# Breaking in a barrel



## lexani525 (Feb 2, 2009)

I am new to shooting and just recently purchased a Glock 19. I was curious to know if there is such thing as breaking in the barrel. Is there any procedure for selecting ammo or cleaning that I should follow when shooting my gun for the first few times? Any advice would be appreciated.


----------



## literaltrance (Dec 24, 2008)

Some manufacturers recommend a break-in where you should only use ball ammo for the first 200ish rounds, but with a Glock? Nope.
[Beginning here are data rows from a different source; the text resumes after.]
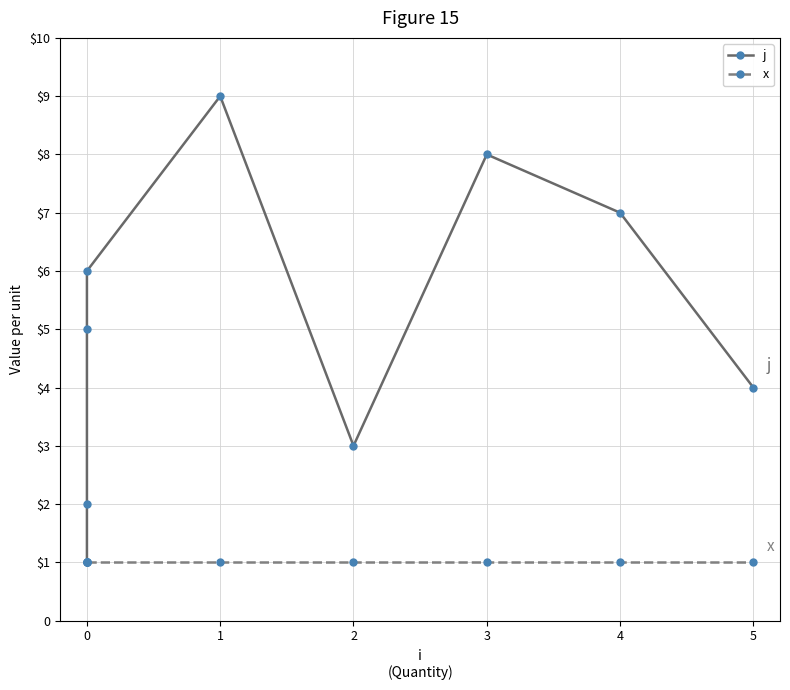

What is the total value across all series at 5?

5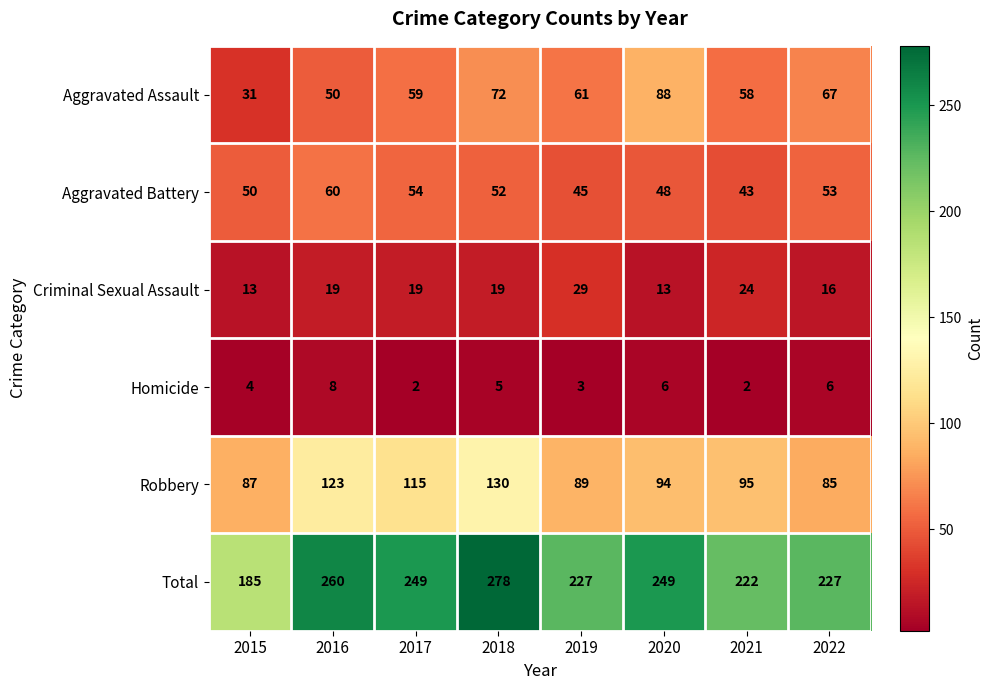

How many categories are shown in the chart?

8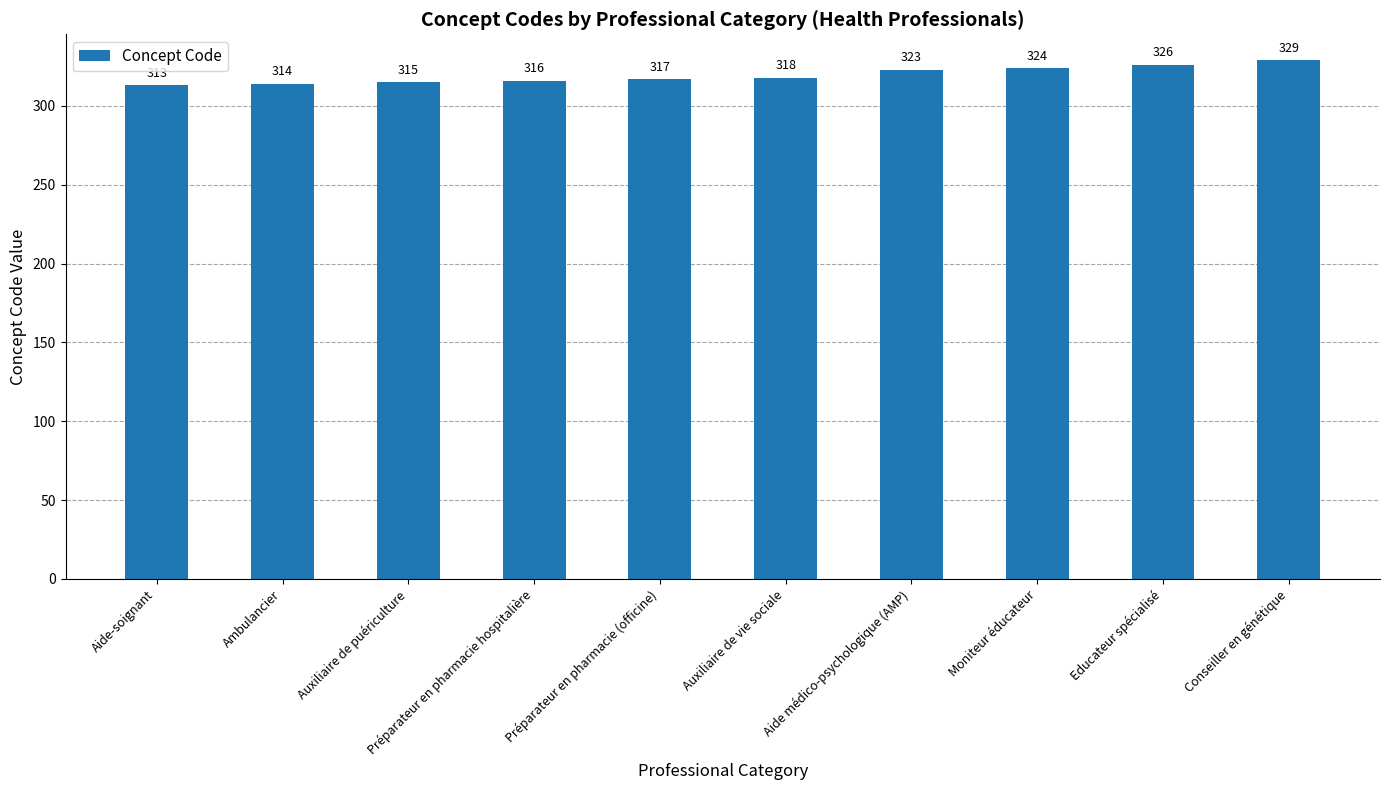

What position from the left is Auxiliaire de vie sociale?

6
That thing will shoot just as good at 15,000 rounds as it does right out of the box.


----------



## SaltyDog (Jan 1, 2009)

As far as I know there is no break-in for a barrel. One thing that is recommended by Glock is to us a copper cutter such as Kleenbore No. 10 Copper Cutter to counter the effects of jacketed rounds leaving copper residue in the barrel. Also Glock recommends factory loads and that is all I shoot (just because I do not reload).


----------



## Glockamania® (Dec 21, 2006)

With respect: Please read the manual first, before doing anything.


----------



## literaltrance (Dec 24, 2008)

Glockamania® said:


> With respect: Please read the manual first, before doing anything.


Glockamania brings up a good point. For example, the Glock manual is littered with jargon instructing NOT to use lead cast bullets because of the polygonal rifling. Use copper jacket ammo only. This is contrary to hundreds of thousands of grooved rifled barrels out there which can handle 100% lead cast bullets just fine, but polygonal rifling just doesn't like lead on its walls (if I had to guess, I'd say there's too much friction against the lead bullet, and being lead is relatively soft, the bullet deforms before it exists the barrel). I've actually seen people complain in their ammo reviews saying "my Glock shot these XXX brand semi-wadcutters like crap! I will never buy again!!!" Uh.... 

The Glock is a tool, but nonetheless a lethal one. Definitely read the manual for a tool of this caliber (har har har, see what I did there??? :mrgreen::mrgreen::mrgreen


----------



## SaltyDog (Jan 1, 2009)

The Glock is a tool, but nonetheless a lethal one. Definitely read the manual for a tool of this caliber (har har har, see what I did there??? )


You're a poet and don't even know it.

Good advice guys and I agree - read the book.:mrgreen:


----------